Tuesday, March 01, 2005

That pesky judicial tyranny

The Washington Post reports today that the federal District Court in South Carolina has ruled that the federal government must either charge Jose Padilla with a crime or release him. This opinion comes as yet another blow to the President's broad assertion of war-time powers, especially as it pertains to detaining "enemy combatants" without representation, hearings or trials.

The actual opinion is a pretty good read. Section V.A compares the Padilla case to Hamdi v. Rumsfeld, Ex parte Quirin, and Ex parte Milligan, the three Supreme Court cases that deal with executive detentions in war-time. It does an excellent job showing that Hamdi can be differentiated on the bases of the place of detention (foreign battlefield vs. American soil); and that Quirin and Milligan both provide that the military may not detain citizens without direct Congressional authorization. For those interested in learning more about executive detentions and the President's war powers, this is a good starting point, I think.

The part I found really interesting, however, was Section V.B , which discusses something called the Non-Detention Act and how it applies to the Authorization for Use of Military Force (AUMF) passed by Congress on September 18, 2001. The Non-Detention Act, was passed by Congress in 1971 in (belated?) response to the Japanese-American detentions of World War II. It provides:
No citizen shall be imprisoned or otherwise detained by the United States except pursuant to an Act of Congress.

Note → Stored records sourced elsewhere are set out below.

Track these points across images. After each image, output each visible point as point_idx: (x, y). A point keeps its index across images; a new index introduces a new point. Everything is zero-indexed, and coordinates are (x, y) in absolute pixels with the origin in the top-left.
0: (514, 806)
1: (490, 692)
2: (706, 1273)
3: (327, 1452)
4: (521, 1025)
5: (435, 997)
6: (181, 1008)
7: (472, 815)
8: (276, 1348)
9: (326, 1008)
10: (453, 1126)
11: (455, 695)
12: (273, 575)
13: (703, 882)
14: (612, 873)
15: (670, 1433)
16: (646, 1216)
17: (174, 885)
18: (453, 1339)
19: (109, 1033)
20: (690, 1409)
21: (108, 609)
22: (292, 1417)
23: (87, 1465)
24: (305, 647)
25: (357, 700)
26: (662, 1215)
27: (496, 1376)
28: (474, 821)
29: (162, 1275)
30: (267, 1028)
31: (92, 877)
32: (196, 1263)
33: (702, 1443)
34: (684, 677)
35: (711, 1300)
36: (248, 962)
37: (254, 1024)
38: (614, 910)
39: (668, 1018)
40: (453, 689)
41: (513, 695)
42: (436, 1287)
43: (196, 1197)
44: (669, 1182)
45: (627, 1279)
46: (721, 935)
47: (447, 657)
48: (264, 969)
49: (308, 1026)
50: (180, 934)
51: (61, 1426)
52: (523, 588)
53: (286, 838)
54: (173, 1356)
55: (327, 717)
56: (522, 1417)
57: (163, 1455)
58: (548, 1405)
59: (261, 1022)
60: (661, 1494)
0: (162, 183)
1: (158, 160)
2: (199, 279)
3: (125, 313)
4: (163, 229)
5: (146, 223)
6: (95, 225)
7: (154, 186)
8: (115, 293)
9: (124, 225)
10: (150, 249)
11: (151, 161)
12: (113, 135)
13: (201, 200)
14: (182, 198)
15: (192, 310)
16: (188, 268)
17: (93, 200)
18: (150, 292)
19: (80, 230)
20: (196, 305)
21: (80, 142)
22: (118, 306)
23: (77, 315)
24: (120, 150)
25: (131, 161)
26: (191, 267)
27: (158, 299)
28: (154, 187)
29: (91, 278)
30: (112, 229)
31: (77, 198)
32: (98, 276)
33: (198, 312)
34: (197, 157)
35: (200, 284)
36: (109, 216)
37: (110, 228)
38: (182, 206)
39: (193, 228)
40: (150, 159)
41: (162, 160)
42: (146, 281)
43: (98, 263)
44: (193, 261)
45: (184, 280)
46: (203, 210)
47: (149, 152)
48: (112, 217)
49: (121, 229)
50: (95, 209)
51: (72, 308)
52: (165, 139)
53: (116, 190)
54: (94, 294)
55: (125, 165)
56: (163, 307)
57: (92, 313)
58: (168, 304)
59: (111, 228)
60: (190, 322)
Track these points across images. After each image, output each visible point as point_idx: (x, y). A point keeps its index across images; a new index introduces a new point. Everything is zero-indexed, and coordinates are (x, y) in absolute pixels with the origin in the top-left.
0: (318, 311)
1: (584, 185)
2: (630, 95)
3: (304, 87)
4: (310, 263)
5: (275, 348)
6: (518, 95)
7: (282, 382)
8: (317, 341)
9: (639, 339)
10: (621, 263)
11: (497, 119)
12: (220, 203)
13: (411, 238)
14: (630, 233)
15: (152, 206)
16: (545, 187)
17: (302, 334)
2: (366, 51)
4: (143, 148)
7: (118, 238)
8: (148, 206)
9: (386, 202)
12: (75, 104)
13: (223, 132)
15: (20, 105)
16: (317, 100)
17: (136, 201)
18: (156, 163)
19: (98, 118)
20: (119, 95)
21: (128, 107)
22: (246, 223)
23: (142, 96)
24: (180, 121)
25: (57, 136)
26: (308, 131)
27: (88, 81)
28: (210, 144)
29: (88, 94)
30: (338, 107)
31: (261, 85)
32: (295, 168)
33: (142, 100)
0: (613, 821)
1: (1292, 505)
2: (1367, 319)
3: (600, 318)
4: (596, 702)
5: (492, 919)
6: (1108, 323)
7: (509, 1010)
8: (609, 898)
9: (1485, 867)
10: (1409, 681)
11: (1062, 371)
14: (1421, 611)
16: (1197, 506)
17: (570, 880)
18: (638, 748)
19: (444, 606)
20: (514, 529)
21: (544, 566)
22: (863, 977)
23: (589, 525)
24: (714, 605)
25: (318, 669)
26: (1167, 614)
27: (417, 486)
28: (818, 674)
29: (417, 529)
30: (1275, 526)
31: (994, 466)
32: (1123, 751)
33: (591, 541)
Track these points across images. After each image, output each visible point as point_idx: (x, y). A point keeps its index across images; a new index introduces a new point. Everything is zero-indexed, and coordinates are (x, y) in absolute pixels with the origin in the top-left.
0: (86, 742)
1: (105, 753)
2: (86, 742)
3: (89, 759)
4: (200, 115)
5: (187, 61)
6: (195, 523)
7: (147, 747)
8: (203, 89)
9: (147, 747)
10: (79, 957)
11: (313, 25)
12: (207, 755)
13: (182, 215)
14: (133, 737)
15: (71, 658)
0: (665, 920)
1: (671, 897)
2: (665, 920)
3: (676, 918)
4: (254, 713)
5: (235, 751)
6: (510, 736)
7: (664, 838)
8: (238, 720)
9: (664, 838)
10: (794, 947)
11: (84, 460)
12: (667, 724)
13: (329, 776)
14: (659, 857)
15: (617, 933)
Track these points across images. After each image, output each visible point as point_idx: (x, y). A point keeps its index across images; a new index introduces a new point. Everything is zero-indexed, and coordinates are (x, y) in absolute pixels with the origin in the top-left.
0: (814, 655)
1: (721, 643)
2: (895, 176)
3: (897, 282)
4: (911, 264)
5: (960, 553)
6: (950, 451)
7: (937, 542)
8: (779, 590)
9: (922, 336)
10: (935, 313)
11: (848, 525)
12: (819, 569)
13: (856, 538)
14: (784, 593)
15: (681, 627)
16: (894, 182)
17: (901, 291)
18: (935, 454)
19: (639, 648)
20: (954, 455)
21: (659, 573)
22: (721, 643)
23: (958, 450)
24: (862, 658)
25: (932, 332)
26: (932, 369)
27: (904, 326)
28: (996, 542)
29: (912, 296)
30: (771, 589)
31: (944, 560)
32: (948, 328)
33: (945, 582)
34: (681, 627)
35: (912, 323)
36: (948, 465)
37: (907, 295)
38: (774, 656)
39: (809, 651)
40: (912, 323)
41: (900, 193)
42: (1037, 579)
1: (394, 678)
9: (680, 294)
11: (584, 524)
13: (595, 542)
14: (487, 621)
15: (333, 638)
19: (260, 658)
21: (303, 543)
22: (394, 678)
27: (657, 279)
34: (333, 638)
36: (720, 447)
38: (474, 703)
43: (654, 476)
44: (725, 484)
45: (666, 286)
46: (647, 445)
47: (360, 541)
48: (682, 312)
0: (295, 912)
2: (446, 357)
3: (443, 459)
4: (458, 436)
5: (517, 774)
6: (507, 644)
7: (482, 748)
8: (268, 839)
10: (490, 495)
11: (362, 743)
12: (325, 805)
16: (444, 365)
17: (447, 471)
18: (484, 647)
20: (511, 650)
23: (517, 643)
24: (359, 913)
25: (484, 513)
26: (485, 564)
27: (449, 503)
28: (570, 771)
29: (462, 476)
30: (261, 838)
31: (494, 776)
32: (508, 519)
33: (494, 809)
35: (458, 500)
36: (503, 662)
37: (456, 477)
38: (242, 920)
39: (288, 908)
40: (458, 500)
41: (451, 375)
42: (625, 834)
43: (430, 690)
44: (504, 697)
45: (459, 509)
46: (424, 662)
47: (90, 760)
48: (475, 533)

The idea behind this act was to ensure that any plans for mass detentions could not be made unilaterally by the President and that they were given some degree of democratic vetting by the Congress. Of course, in this new era in which Republicans use their control of the House Rules Committee to bar Democrats participation in law-making and limit debate, one may wonder what protection this will provide. Nonetheless, even if Congress merely acts as a rubberstamp, the act ensures that the President cannot act alone and in silence.

Anyway, in the Padilla case, the President has claimed that the AUMF from September 2001 gives him the authority to detain people. The AUMF provides in part:
[t]he President is authorized to use all necessary and appropriate force against those nations, organizations, or persons he determines planned, authorized, committed, or aided the terrorist attacks that occurred on September 11, 2001, or harbored such organizations or persons, in order to prevent any future acts of international terrorism against the United States by such nations, organizations or persons.

The first thing I think of while reading this bit of text is a hilarious and insightful post from John and Belle Have a Blog. Congress passed an authorization so broad so as to arguably give the President the power to do whatever he wants...and a pony! This is certainly the intepretation the Justice Department has asserted. Nonetheless, even in light of that interpretation, the AUMF does not authorize detentions.

The President/Justice Dept. argue that the "all necessary and appropriate force" clause from the AUMF permit the detention of Padilla. The court summarily rejects this argument and, I think, it is the most important point in this opinion. The facts show that Padilla was arrested May 8, 2002, under the power of a material witness warrant issued by the Southern District of New York. In other words, Padilla was incarcerated under the jurisdiction of a civilian court. He remained in jail in New York until June 9, 2002, when the President declared him an unlawful combatant and transferred him to a brig in South Carolina. The President asserted that this was "necessary and appropriate". Was it? The court points out that the guy was in jail and posed no threat to anybody. In other words, necessity did not demand his removal to military jurisdiction and the President lacked the authorization of the AUMF to detain Padilla.

This case, like the torture memos and the Hamdi case, highlights this President's disturbing predilection to assert a virtually boundless executive power. Not content to let the civil legal process, with all of its procedural protections, work the President actually transferred Padilla to a jurisdiction where he clearly believed the normal constitutional protections did not apply. Thus, for going on 3 years, Padilla has sat in a detention cell without lawyers, without hearings, and without any charges to answer to. This is pure and simple, wrong. No one is saying that Padilla is innocent or should be set free. Rather, because we have a Constitution that places great value on individual autonomy and liberty, because we fought a revolution to free ourselves from authoritarian rule, because this is America, Padilla should be given the same protections and opportunities to defend himself as any other American accused of a crime. If he really is as bad and the evidence against him is as strong as John Ashcroft once suggested, then put the man on trial and ship him off to jail when a jury finds him guilty. Democracy cannot stand for long if the President insists on creating an American gulag.